Is this supported on Azure Stack Edge? While I have been able to deploy the metrics collector module to an ASE device, there are no metrics getting reported and I haven't been able to find on the docs page explicitly if ASE is supported at this time or if additional changes need to be made in order to successfully collect and transport metrics from ASE.

Microsoft

Hello @KrishnaPrakash365 - built-in metrics for edgeAgent are not available on Kubernetes (which is what IoT Edge on ASE is hosted on). But edgeHub metrics should be available.

Copper Contributor

Thanks for the update @Venkat Yalla.
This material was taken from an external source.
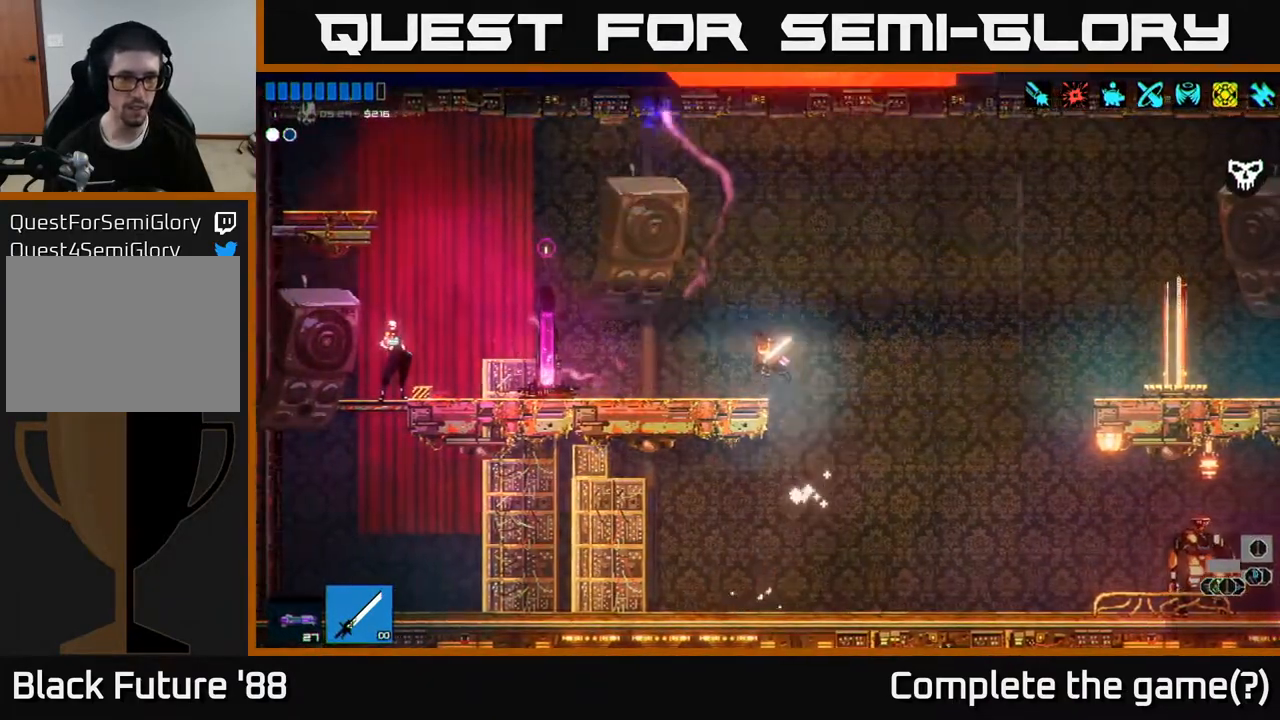
{"buttons": [], "left_stick": "left", "right_stick": "center", "events": [[350, "right_stick", "center"]]}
Would you happen to know if the edgeHub metrics are still posted to the default edgeHub:9600/metrics end point similar to single device docker deployment or is there a different endpoint for K8s? 

Microsoft

@KrishnaPrakash365 They will be on the same endpoint, but the 9600 port will need to be explicitly specified in edgeHub's HostConfig section so it is picked up the auto-created K8s edgehub service:

 

{
    "HostConfig": {
        "PortBindings": {
            "8883/tcp": [
                {
                    "HostPort": "8883"
                }
            ],
            "5671/tcp": [
                {
                    "HostPort": "5671"
                }
            ],
            "443/tcp": [
                {
                    "HostPort": "443"
                }
            ],
            "9600/tcp": [
                {
                    "HostPort": "9600"
                }
            ]
        }
    }
}

 

Copper Contributor

Thanks a lot @Venkat Yalla! We are able to see the health of our deployments for both ASE and non-ASE devices in the fleet view now!